Filter the entries beneath this task, copying only the lines that hold the word "Google".

__GIVEN RECORDS__.

-------

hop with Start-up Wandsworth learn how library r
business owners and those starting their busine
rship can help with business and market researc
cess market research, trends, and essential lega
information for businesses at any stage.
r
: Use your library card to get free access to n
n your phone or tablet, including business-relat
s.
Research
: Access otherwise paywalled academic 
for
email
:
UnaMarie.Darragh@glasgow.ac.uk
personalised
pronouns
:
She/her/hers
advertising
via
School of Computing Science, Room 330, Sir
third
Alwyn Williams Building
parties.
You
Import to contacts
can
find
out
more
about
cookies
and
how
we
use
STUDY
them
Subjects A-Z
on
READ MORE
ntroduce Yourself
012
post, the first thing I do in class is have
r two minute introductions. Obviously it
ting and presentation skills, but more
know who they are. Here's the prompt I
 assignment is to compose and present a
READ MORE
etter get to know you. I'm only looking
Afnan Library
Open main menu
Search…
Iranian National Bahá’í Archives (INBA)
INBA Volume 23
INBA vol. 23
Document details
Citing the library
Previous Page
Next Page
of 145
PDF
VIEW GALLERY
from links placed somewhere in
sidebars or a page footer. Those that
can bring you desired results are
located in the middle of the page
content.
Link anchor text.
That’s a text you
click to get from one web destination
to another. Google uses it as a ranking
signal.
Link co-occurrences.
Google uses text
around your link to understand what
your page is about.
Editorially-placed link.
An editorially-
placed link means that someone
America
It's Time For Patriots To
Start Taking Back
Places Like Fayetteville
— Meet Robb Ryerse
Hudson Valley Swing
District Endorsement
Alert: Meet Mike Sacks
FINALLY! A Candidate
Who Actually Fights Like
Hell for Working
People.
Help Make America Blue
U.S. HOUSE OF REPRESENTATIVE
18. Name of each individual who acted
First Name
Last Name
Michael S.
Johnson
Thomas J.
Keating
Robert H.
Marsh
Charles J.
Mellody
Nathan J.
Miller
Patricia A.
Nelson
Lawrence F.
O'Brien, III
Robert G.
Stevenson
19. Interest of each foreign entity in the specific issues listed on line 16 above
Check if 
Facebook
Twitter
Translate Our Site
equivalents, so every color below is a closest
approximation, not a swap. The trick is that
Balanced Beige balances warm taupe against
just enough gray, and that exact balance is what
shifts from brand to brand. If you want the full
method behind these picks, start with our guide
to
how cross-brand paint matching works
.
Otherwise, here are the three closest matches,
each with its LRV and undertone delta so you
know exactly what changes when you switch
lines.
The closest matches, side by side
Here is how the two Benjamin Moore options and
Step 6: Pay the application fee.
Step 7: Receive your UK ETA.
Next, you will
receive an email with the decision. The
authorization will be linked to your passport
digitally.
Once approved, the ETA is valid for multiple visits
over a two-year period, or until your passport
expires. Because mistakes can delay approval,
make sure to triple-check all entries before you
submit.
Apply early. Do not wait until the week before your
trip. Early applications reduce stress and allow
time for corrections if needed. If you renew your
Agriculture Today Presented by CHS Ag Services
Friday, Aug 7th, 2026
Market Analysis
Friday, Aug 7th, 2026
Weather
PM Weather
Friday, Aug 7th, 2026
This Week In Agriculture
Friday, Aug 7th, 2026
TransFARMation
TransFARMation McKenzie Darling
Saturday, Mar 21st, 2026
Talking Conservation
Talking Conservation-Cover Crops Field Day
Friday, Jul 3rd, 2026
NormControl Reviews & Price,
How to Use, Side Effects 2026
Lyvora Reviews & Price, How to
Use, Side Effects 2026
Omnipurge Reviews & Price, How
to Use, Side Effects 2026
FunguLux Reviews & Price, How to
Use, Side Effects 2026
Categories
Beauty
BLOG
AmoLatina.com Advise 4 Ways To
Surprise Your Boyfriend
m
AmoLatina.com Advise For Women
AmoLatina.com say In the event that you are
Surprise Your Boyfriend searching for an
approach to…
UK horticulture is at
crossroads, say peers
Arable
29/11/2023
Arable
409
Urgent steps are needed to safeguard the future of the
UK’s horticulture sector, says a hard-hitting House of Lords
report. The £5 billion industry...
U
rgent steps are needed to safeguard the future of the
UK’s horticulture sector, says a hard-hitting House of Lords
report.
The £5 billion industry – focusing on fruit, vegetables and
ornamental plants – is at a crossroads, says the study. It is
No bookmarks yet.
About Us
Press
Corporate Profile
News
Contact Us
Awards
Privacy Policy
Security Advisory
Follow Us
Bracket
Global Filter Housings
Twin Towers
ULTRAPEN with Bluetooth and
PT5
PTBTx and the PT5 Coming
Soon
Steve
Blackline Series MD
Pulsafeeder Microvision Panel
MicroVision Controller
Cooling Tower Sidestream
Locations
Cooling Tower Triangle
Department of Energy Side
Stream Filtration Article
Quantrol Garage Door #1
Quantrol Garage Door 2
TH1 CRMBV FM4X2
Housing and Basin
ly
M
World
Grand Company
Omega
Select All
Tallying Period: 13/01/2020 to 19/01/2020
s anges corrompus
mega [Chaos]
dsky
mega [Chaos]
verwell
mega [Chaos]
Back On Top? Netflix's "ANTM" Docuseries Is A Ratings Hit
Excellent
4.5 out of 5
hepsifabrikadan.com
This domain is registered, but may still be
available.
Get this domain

-------

__EXPECTED ANSWER__.
to another. Google uses it as a ranking
Google uses text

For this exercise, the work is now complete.